What to do
What is needed is each line of the data below that holds the string "wrist".

Input for this task

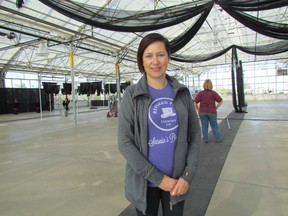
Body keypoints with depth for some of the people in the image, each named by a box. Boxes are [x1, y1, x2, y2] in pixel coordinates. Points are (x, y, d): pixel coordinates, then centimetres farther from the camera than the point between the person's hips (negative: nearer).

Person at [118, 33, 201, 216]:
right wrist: (157, 178, -15)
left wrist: (188, 175, -8)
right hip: (144, 181, -1)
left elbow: (195, 134, 1)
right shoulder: (132, 94, -9)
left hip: (177, 181, 2)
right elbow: (125, 143, -13)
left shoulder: (182, 92, -2)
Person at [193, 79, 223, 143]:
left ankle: (205, 139, 16)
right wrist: (216, 108, 3)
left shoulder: (200, 93, -5)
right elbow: (221, 101, -5)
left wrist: (198, 110, 2)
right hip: (212, 112, 0)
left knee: (204, 126, 9)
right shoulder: (214, 93, -6)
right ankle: (218, 138, 22)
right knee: (214, 126, 13)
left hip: (202, 112, 1)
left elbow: (195, 103, -8)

Answer to the exercise
right wrist: (157, 178, -15)
left wrist: (188, 175, -8)
right wrist: (216, 108, 3)
left wrist: (198, 110, 2)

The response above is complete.